Once genomic reads are mapped, the majority of the work that is done with the data is done on R. Typical first steps, post-mapping, are to plot coverage of reads, to call peaks, and to call enriched motifs (but of course these things vary depending on the expeirment). The scripts used to import data into R and/or to call peaks/motifs should be saved and named with a clear and obvious name.

It is harder to organize the random walk of an analysis such that the path taken is clear six months or six years down the line.

1) I strongly suggest that 100% of your R work is done in markdown (Rmarkdown/.Rmd) format. Markdowns should be saved in raw format as well as .html format to reflect the state with which the script functioned at the time of composition. This also serves as proof that the script works when run independently of the local working environment. Scripts that won't run are useless scripts.

2) Use the file naming convention described above so that files can be organized in chronological order, in a worst case scenario.

3) Use the top area of a markdown to describe the analytical aim of the markdown, as well as to provide some narrative as to how this relates to prior analyses. If a markdown/analysis derives heavily on a prior markdown/analysis, cite the filename in this preamble. This way, if you are trying to piece together what you did, this leaves you some clues.

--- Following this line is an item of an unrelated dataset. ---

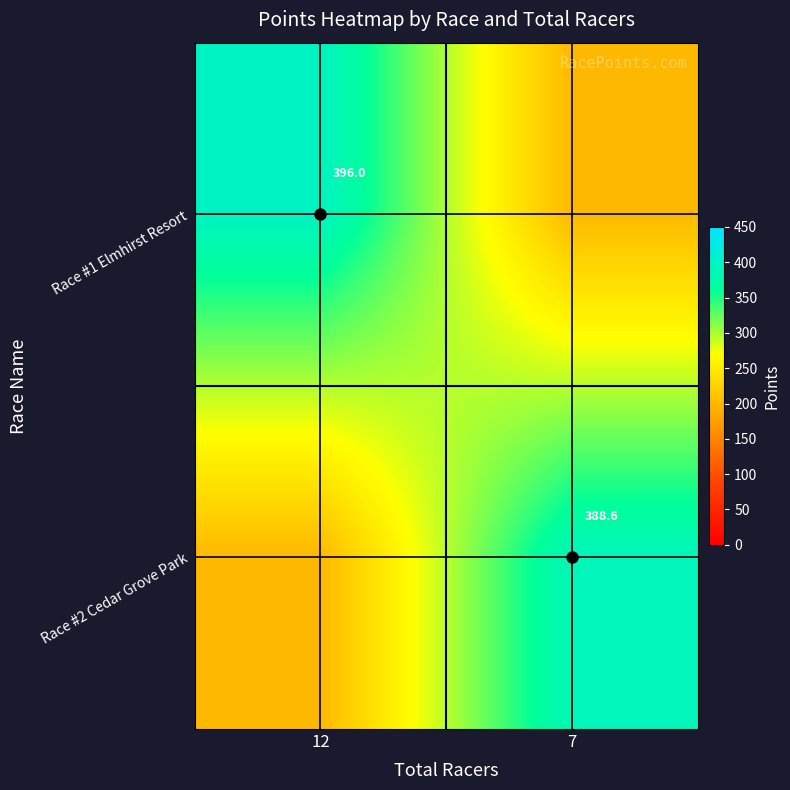

The Race #2 Cedar Grove Park series shows 200.0 at 12. True or false?

True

4) Please take the time to be verbose and explain what each code chunk is meant to do. If something isn't working, describe what isn't working and steps you've taken to try to fix it. State your conclusions at the end.

5) If you have a script that you wrote, and want to tweak it to run differently do not overwrite old scripts: instead save-as and update the date serial number and add a "version" number (e.g., ".v2") to the filename.

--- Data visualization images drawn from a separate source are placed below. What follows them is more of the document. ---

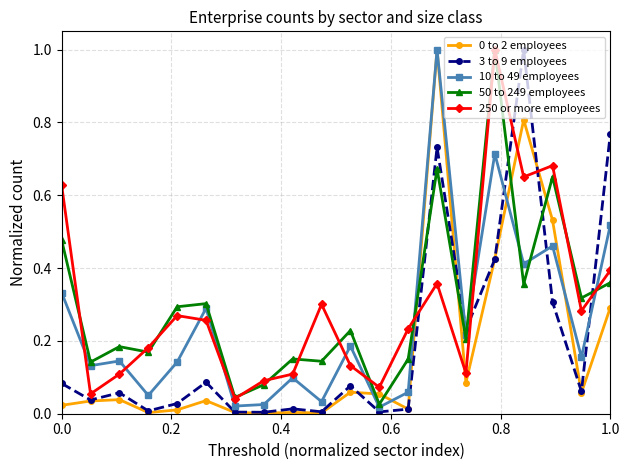

What is the highest value of the 250 or more employees series?

1.0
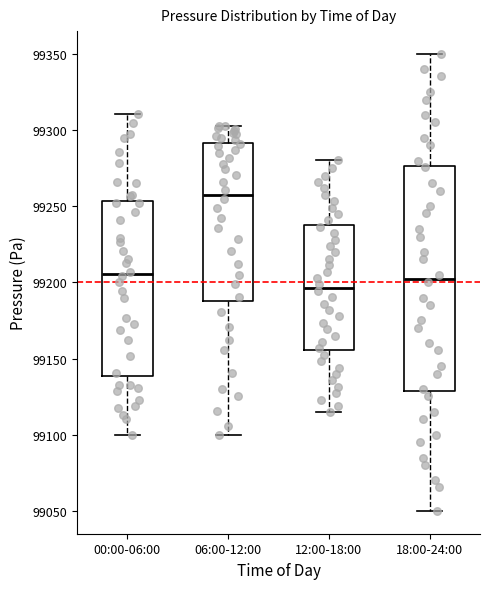

Reading left to right, transcribe this box plot: for each box, give where its median line is, the range the box spans, and where its two whiskers end, as read against the y-axis. The values are not printed on the chart, so give them approximately, as read against the axis.

00:00-06:00: median 99205, box 99140 to 99255, whiskers 99100 to 99310
06:00-12:00: median 99260, box 99190 to 99290, whiskers 99100 to 99305
12:00-18:00: median 99195, box 99155 to 99240, whiskers 99115 to 99280
18:00-24:00: median 99205, box 99130 to 99275, whiskers 99050 to 99350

6) All scripts should be able to run on their own. Use best practices for composing code so that you know you haven't ambiguously defined a variable or over-written it. Coding should be linear. Don't go back to the middle of a script and branch it off by working on it anew from the middle. If you need to do this, save as and edit appropriately.

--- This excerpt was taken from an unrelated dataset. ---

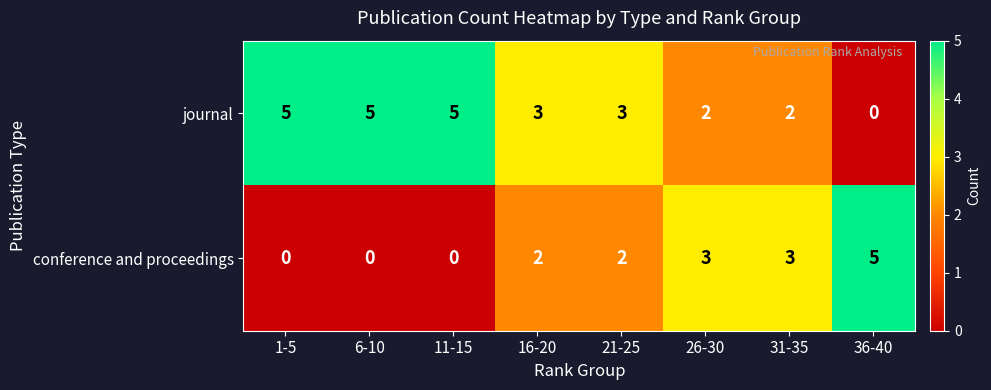

Reading right to left, list all the values displayed in this chart.

journal: 0	2	2	3	3	5	5	5
conference and proceedings: 5	3	3	2	2	0	0	0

7) Sometimes it becomes useful to save large intermediate files to shorten the time it takes to do an analysis. For instance, you might want to save the .wig formatted coverage data for a bunch of ChIP-seq experiments without needing to recalculate coverage each time you want to visualize it. When you do this, save the script that generates these files (consider having a standalone script that generates the files as well). Be sure to use the same date serial number on both the intermediate file and the script that generates it so that you can determine how you made the intermediate file. Sometimes we make choices in generating these files that we want to revisit later on. It is a shame when we can't figure out how these things were made.

8) For anything that uses random number generation (or that you suspect uses random number generation), you must precede the code with set.seed(XXX) where XXX can be any positive integer of your choice.

9) The first chunk of any markdown should include:

rm(list = ls())

10) The last chunk of any markdown should be:

sessionInfo()

Important

The sessionInfo will report all of the versions of packages you were using at the time of an analysis. It is not uncommon for different versions to behave differently. In the interest of reproducibility, this would allow a user unable to reproduce your analysis to load up all of the exact versions of your packages in an effort to combat these potential differences.

11) Once you have begun an analytic project or series of genomics experiments DO NOT UPDATE ANY OF YOUR PACKAGES or R VERSION. Try to perform your analyses on the same computer, or try to set up different computers as closely as possible. There are fancy ways to create stable computing environments. If this becomes an issue for us, we will explore ways of building these resources.